霜村:廿三夜講はこの三夜堂という地点があるということが特徴なのかなと思います。逆に未来会議は開催場所を特に定めていないというのが特徴かと。地点(地域)にこだわることで発生する人の気持ちの分断などの障害もあるので。地点に縛られない対話が未来会議でしてきたことかも。三夜講での対話は、いままでの地域の歴史、この場所では何が起きていたのかとか、そういう地面、地点に基づいた話で広がっているような気がします。

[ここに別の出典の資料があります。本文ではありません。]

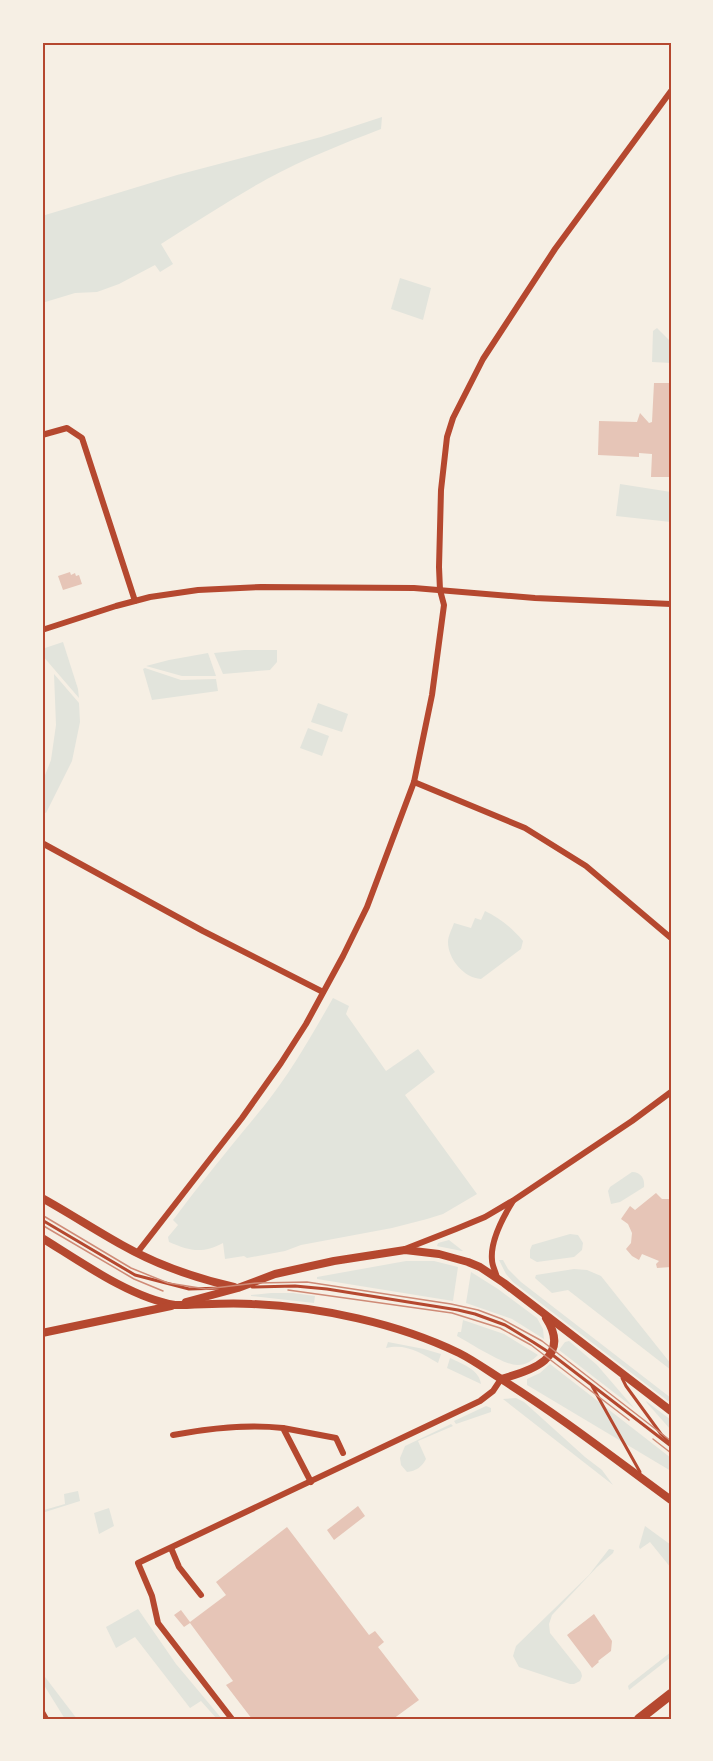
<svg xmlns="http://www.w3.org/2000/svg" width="713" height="1761" viewBox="0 0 713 1761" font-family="Roboto,sans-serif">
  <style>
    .green { fill: #e2e4dc }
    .building { fill: #e6c5b7 }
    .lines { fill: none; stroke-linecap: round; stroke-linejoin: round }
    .service { stroke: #b5482f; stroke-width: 3 }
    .minor { stroke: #b5482f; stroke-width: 6 }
    .tertiary { stroke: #b5482f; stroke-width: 8 }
    .primary { stroke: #b5482f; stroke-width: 10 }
    .tram { stroke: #cf8b77; stroke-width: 1.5 }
    .neatline { fill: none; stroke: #b5482f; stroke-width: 2 }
  </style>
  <rect width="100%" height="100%" fill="#f6efe4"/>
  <g class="green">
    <path d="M 382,117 L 381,129 C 342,144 304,159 267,179 C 231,199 196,222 161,244 L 173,264 L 160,272 L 155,265 L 119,284 L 97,292 L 75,293 L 42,303 L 42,216 L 177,175 L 321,137 Z"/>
    <polygon points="400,278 431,288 423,320 391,309"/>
    <polygon points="657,328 671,342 671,363 652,362 653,331"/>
    <polygon points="620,484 671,492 671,522 616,516"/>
    <polygon points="63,642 78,689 79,698 42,655 42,649"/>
    <polygon points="244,650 277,650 277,662 270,670 223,674 214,653"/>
    <polygon points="208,653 216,676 182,676 146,666 169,660"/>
    <polygon points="145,668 181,680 216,679 218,691 152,700 143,669"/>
    <polygon points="54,674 79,703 80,722 72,761 46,813 42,811 42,783 51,760 56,725"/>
    <polygon points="318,703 348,714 342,732 311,722"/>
    <polygon points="308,728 329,736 322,756 300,748"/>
    <path d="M 485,911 C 500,918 512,928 523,941 L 521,949 L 481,979 C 464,978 448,959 448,942 C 448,936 452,929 454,923 L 471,928 L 475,918 L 481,920 Z"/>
    <path d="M 333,998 L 349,1006 L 346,1014 L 386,1071 L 418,1049 L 435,1072 L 405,1095 L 477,1194 L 443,1214 L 427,1219 L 392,1228 L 301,1245 L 285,1251 L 247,1258 L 244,1256 L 225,1259 L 223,1243 C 202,1254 190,1251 169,1242 L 168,1237 L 178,1225 L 173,1220 C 202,1181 233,1144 264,1106 C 291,1072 312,1035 333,998 Z"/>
    <path d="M 632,1172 C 641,1172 645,1179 644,1187 L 620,1202 L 611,1204 L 608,1191 L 610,1187 Z"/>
    <polygon points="570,1234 578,1235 583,1243 582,1250 574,1257 537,1262 530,1258 530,1250 532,1245"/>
    <polygon points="449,1240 463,1251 462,1251 437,1246 438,1243"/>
    <polygon points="499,1260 503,1260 508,1269 521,1282 671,1398 671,1401 668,1401 513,1282 506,1274"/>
    <polygon points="406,1261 434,1261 458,1267 453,1301 317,1279 317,1277"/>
    <polygon points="574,1269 587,1270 601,1276 671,1364 671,1370 568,1290 552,1293 535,1278 536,1275"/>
    <polygon points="471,1272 498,1289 537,1318 543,1329 544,1339 512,1319 466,1303"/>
    <polygon points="271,1293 293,1293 315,1296 314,1303 251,1296 251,1295"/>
    <path d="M 463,1320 L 504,1334 L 538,1355 C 533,1360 526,1365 518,1365 C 505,1366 470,1343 457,1336 L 458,1332 L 461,1332 Z"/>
    <polygon points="569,1341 597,1365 634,1408 559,1350 565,1342"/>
    <path d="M 388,1342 L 424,1349 L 441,1354 L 438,1363 C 421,1353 406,1343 386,1348 Z"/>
    <path d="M 450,1358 C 462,1364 479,1369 481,1384 L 447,1368 Z"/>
    <polygon points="550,1364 671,1458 671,1471 527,1385 527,1379 540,1373"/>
    <polygon points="516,1398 524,1402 585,1457 602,1470 613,1485 503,1399"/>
    <polygon points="646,1401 671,1420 671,1430 647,1403"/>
    <polygon points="486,1406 491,1408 491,1412 456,1424 454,1421"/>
    <path d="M 451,1424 L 453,1426 L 418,1441 L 426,1459 C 422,1467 416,1471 407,1472 L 401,1465 L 400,1458 L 405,1446 Z"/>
    <polygon points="78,1491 80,1501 42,1513 42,1505 44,1510 65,1504 64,1494"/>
    <polygon points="109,1508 114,1526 99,1534 94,1513"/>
    <polygon points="645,1526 671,1545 671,1568 650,1542 640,1549 639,1547"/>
    <polygon points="609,1549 614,1550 613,1553 597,1567 552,1615 549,1624 550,1633 581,1672 582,1676 580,1681 574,1684 570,1684 519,1667 513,1656 516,1646 589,1575"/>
    <polygon points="138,1609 176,1664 222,1719 217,1719 201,1701 190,1708 135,1637 116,1648 106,1627"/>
    <polygon points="671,1652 671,1657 629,1690 628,1686 630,1684"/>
    <polygon points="42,1673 77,1719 65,1719 42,1682"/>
  </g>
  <g class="building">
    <polygon points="654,383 671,383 671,477 651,477 652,454 639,453 639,457 598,455 599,421 637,422 640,413 649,423 652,422"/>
    <polygon points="70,572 71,575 75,573 76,576 79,575 82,584 63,590 58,576"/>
    <polygon points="656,1193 662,1199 671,1199 671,1267 657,1268 656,1264 659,1261 642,1254 639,1260 632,1256 626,1249 631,1243 632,1233 628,1224 621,1219 623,1216 630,1206 635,1210"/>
    <polygon points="358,1506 365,1516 334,1540 327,1530"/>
    <polygon points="287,1527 369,1635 375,1631 384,1642 378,1647 419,1700 393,1719 252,1719 226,1685 233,1681 190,1623 184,1627 174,1615 181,1610 190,1622 226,1595 216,1582"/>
    <polygon points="594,1614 612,1641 611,1651 598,1661 599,1662 592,1668 567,1635"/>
  </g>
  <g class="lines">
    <g class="service">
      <polyline points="42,1220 135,1275 189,1289 224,1288"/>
      <polyline points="252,1287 295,1286 327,1289 458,1310 475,1314 505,1325 533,1342 550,1353 671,1446"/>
      <polyline points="622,1378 626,1386 661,1434 670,1443"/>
      <polyline points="592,1386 640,1472"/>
    </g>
    <g class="minor">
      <polyline points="42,435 67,428 82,438 135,601"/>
      <polyline points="42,630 116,606 150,597 198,590 261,587 414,588 535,598 671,604"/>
      <polyline points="414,782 525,828 586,866 671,938"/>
      <polyline points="42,843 203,931 323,992"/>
      <polyline points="405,1249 456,1229 485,1217 514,1200 632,1121 671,1092"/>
      <polyline points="137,1253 242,1118 281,1063 306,1024 343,956 367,907 414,782 432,695 444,605 440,590 439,567 441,490 447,437 453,418 483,359 555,249 671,91"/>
      <path d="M 497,1278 C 496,1272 492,1266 492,1260 C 490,1240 503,1217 513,1201"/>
      <polyline points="283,1428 336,1438 343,1453"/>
      <path d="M 173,1435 C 211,1428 246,1424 283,1428 L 311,1482"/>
      <polyline points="171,1548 179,1567 201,1595"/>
      <polyline points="42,1712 46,1719"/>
      <polyline points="232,1719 158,1623 152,1596 138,1563 480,1401 493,1391 501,1379"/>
    </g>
    <g class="tertiary">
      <path d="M 42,1198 C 69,1213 95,1230 122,1245 C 157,1265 195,1278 234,1287"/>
      <path d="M 42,1238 C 81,1262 131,1298 175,1305 C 200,1305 227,1302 252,1304 C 320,1307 397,1323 459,1353 C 473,1360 487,1370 501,1379 C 560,1416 615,1459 671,1500"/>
      <polyline points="186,1302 238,1288 275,1274 334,1261 405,1250 439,1254 468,1262 480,1267 504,1283 671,1411"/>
      <polyline points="42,1333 171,1306"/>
      <path d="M 501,1379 C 531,1371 572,1358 546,1318"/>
    </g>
    <polyline class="primary" points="639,1719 671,1694"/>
    <g class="tram">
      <polyline points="42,1215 131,1268 168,1283 206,1289 257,1283 307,1282 451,1304 478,1310 502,1319 542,1341 671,1441"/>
      <polyline points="42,1225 134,1279 163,1291"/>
      <polyline points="288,1290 452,1313 500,1328 531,1345 629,1420"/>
      <polyline points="653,1439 671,1453"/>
    </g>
  </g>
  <rect width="713" height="1761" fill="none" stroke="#f6efe4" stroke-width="87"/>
  <rect x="44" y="44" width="626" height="1674" class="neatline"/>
</svg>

この場所でしゃべっているからこそ、そういう話になっているのかもしれない。今回(編集注:2017年度)の潮目 では、廿三夜尊堂ではなく、いわき市内のあちこちに飛び出して廿三夜講を行っていますが、それは集まる地点をずらしたらどうなるかという実験なのかもしれないですね。

 

一つ一つ丁寧に答えてくださった霜村さん

 

プロフィール:霜村 真康(しもむら・しんこう)
1976年栃木県栃木市生まれ。 2000年大正大学社会福祉学専攻卒業。2005年〜菩提院副住職。2012年〜未来会議事務局副事務局長。廿三夜講復活プロジェクト主催者。